Understandably, the workers were not too keen on their hard work fattening the already rich, while they remained in poverty. The average working class person had no vote, little economic or social mobility and a short life expectancy. They organised the so-called “People’s Charter”, a list of demands handed to the government, in 1838, asking for universal suffrage and political reform. It was rejected out of hand. The workers regrouped and created a second charter in 1842, this one signed by three million people, which was again rejected by Parliament. The Northern Star, a radical newspaper, published this withering commentary on Parliament’s decision:

“Three and half millions have quietly, orderly, soberly, peaceably but firmly asked of their rulers to do justice; and their rulers have turned a deaf ear to that protest. Three and a half millions of people have asked permission to detail their wrongs, and enforce their claims for RIGHT, and the ‘House’ has resolved they should not be heard! Three and a half millions of the slave-class have holden out the olive branch of peace to the enfranchised and privileged classes and sought for a firm and compact union, on the principle of EQUALITY BEFORE THE LAW; and the enfranchised and privileged have refused to enter into a treaty! The same class is to be a slave class still.

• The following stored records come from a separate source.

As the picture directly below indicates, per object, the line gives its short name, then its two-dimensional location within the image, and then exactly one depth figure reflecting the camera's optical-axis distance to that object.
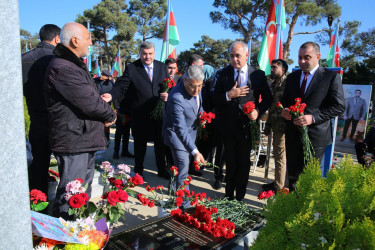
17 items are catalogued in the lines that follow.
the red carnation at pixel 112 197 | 2.13
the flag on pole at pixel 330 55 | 11.34
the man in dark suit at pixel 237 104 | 3.55
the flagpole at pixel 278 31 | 5.70
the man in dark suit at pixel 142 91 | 4.66
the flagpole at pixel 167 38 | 7.11
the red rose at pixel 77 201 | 1.95
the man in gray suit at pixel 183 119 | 3.13
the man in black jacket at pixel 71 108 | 2.37
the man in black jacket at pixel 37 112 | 3.04
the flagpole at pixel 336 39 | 9.48
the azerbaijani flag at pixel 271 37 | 5.79
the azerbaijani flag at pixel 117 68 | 16.81
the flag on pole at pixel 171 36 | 7.13
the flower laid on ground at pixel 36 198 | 1.96
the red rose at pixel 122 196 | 2.16
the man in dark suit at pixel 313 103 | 3.24
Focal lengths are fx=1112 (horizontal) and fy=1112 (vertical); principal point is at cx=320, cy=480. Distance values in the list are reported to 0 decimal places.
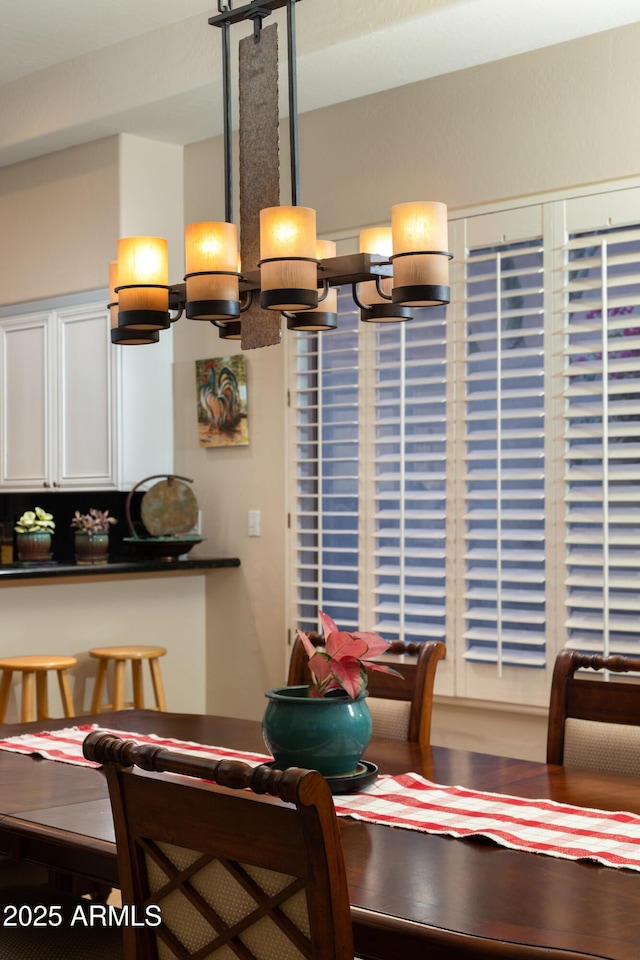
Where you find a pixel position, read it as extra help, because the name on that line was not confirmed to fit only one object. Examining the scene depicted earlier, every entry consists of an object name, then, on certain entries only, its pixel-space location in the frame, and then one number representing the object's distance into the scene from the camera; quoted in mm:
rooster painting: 4898
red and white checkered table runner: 1754
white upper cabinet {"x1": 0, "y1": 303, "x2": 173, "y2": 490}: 5059
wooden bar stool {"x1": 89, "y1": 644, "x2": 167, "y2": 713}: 4398
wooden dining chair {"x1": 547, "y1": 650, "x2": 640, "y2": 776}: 2412
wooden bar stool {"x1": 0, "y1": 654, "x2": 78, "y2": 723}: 4133
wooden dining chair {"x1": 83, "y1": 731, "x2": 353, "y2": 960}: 1266
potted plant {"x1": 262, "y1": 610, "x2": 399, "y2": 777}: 2076
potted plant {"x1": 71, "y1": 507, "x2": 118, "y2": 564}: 4734
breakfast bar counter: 4383
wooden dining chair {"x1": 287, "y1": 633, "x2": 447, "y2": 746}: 2695
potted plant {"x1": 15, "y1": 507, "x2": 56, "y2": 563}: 4902
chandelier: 2496
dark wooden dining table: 1420
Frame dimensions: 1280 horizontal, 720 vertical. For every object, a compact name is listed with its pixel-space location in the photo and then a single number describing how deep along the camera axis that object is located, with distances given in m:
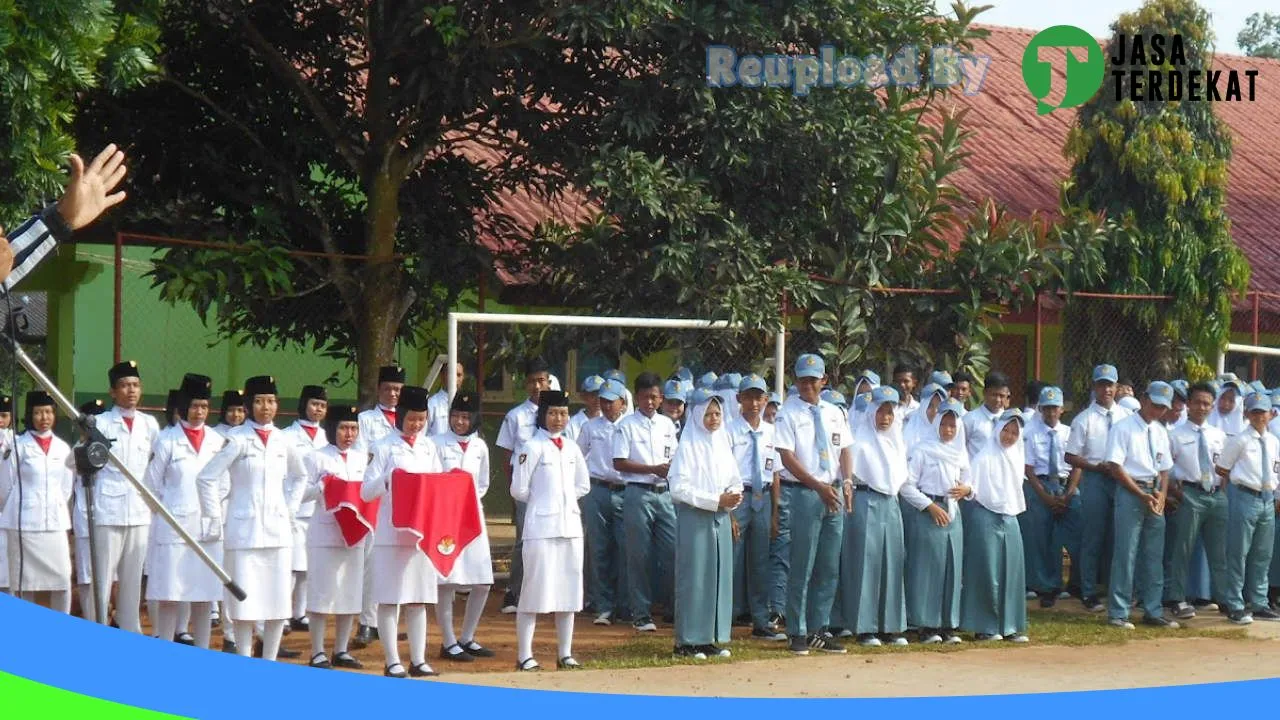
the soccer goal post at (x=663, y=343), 13.12
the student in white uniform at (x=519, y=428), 12.55
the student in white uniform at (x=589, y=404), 12.92
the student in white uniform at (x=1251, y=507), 12.98
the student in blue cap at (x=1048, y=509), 13.70
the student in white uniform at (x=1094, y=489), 13.41
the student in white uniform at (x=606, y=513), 12.52
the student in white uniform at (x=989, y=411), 12.55
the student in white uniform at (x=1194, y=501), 12.87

The mark and brand of inferiority is not to be removed. The assumption of inferiority is still to be maintained. The people are not to be free.”

Many had tired of asking nicely. A huge wave of strikes broke out all over industrial areas, combining the goals of the Chartists with economic demands such as wage rises, a ten hour working day and lower rents. On Friday, August 12, 1842, three thousand people met in the northern city of Preston and began to go from factory to factory, pulling the workers out to join their protest. By Saturday, almost the whole town had ground to a halt and the major mill owner – who was also the town mayor – Samuel Horrocks called in the 72nd Highlanders, an army regiment stationed in the town.

Horrocks addressed the crowd and read the Riot Act, proclaiming the demonstration illegal. When the crowd did not disperse, the soldiers opened fire and shot 8 protestors. The mayor was thought to have given the order to fire, with the Northern Star writing:

“People could scarcely believe their senses. Riots had happened before in Preston but never before had the military been ordered to fire. Another attachment of the 7th Rifle Brigade, about 150 in number were marched into town, and the 72nd were marched out, no doubt to stem popular fury, it being the almost unanimous opinion that the Mayor ought to be tried for wilful murder.”

Of course, nobody was ever found guilty of the shootings and, indeed, many demonstrators found themselves imprisoned for their actions.